Quan Lan Resort (unique)
Our brief comments:
The Quan Lan resort is located on Quan Lan, a long thin island north of Ha Long Bay. Until recently, Quan Lan Island had no accommodation and the 4½hr voyage made a day trip impractical.
It's a small development of ten well-made wooden bungalows, each with an en-suite shower and toilet. Electricity is laid on, but there's no air-conditioning - a prevailing on-shore breeze cools the air to a comfortable level.
Apart from a small restaurant serving basic Vietnamese food, that's it! No pool, no safety boxes, no fitness centre, or any of the other standard resort amenities.
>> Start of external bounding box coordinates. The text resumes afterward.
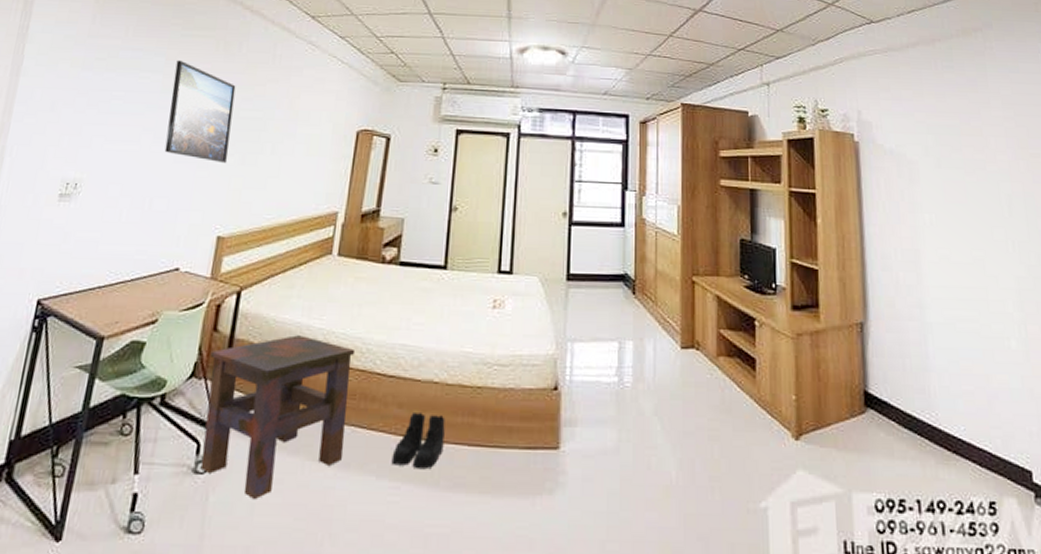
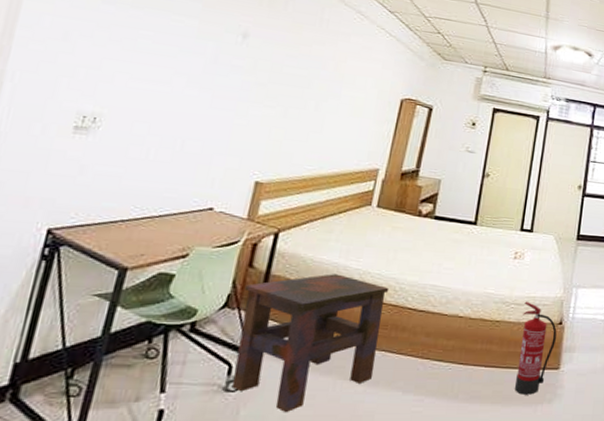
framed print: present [164,60,236,164] -> none [199,8,280,115]
boots: present [391,411,445,470] -> none [417,339,467,386]
fire extinguisher: none [506,361,552,483] -> present [515,301,557,395]

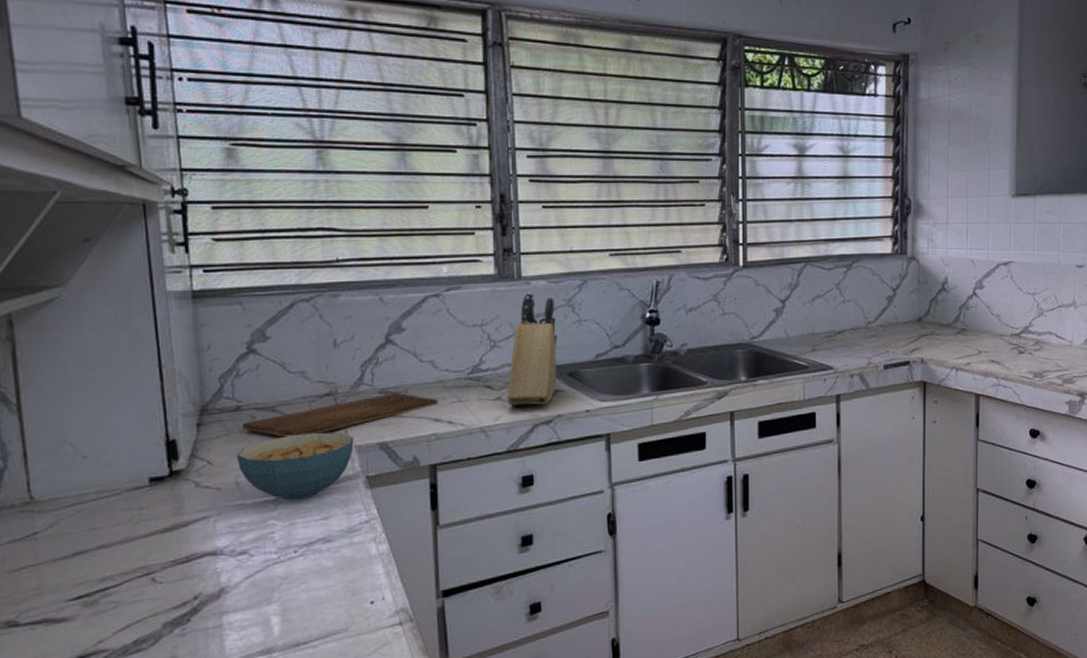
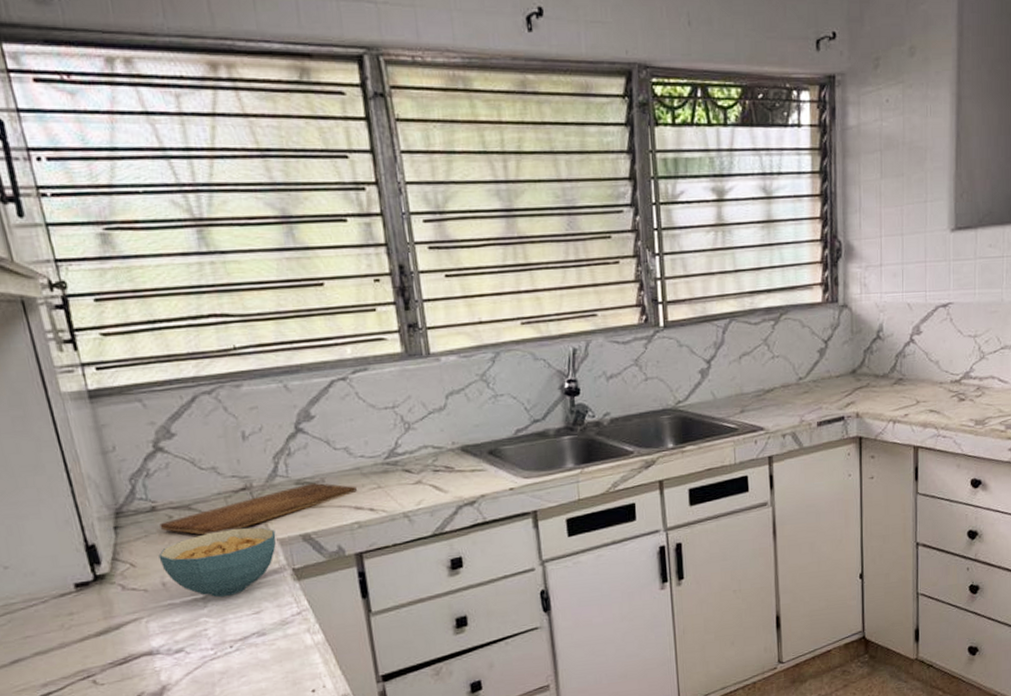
knife block: present [507,292,557,406] -> none [427,369,478,488]

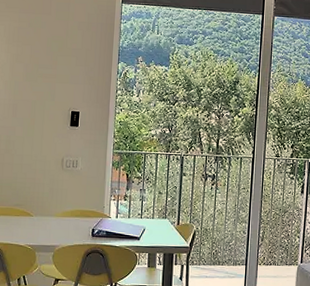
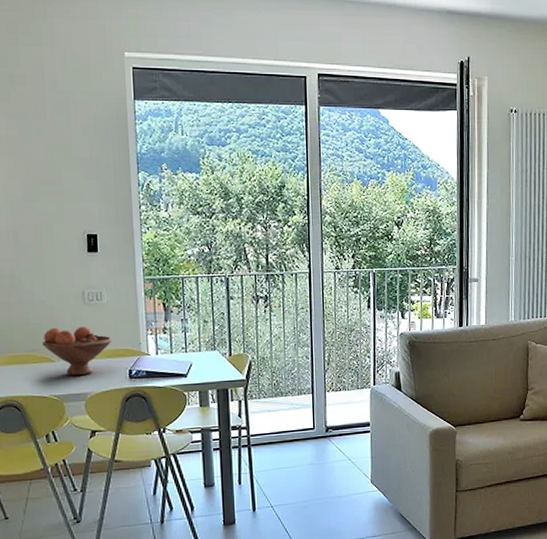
fruit bowl: none [25,187,82,230] -> present [43,326,113,375]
However, it's very Vietnamese, so be prepared for noise and jolly games on the hotel beach, more noise, TV, and plastic furniture in the restaurant, and other manifestations of Vietnamese modern culture that would probably not appeal to non-Asian visitors.
On the other hand, and away from the resort complex, you get a pristine environment, crystal clear waves, and a strong contender for the best beach in Vietnam! If you really want to 'get away from it all', and don't mind basic accommodation, head for the other beaches!
North Vietnam is almost devoid of accessible decent beaches. There's a couple of sandy coves on Cat Ba Island, two artificial beaches in Ha Long Bay, and the rock-hard sands on Tra Co Island next to the border with China, but little else. Quan Lan Island has three - Quan Lan beach, about 1km from the small town, Son Hao beach about 6km away, and a further 6km, Minh Chau beach.
All three are composed of chalk-white soft sand, fringed with cedar trees and bounded by rocky promontories. Gradients are gentle - at low tide, depths reach two metres about 50m from the surf (100m when the tide is high) - so swimming is safe for children. There's plenty of seashells and hermit crabs as well as an occasional giant jellyfish that seem to be reasonably benign.
Apart from the Quan Lan Resort, the only other development on Quan Lan beach is a tiny cluster of basic huts with no facilities apart from a feeble shower. Another small concrete-style resort is under construction on Son Hao. Both beaches are excellent and mostly empty, but Minh Chau is simply stunning, and usually deserted.
There's not much to do apart from swimming and sunbathing. The rocky margins of the coves offer snorkelling potential - apparently there are areas of coral in places.
For the more energetic, hiking up the forested hills provides good views and bio-diversity. The town has a few temples but little else for sightseeing. On a sunny day, sunrise and sunset are a photographer's dream
Getting to Quan Lan Island can be by public ferry (4½hrs - crowded but cheap), private charter (4½hrs - reasonable for a large group, but otherwise expensive), or speedboat (2hrs - very expensive). Charter and speedboat prices increase somewhat for additional nights. Boats can't reach the wharf at low tide, so delays or transfers by basket boats are necessary at those times.
Travel on the island is by tuk tuk or xe om (motorbike taxis) - roads to the town and beaches are metalled.
This is a place to escape to for a few days. Whilst it wouldn't please visitors used to the conveniences of international hotels, it would be attractive for travellers seeking solitude among natural beauty. Don't wait too long, though - hotel developers are already eyeing Quan Lan Island's rich potential!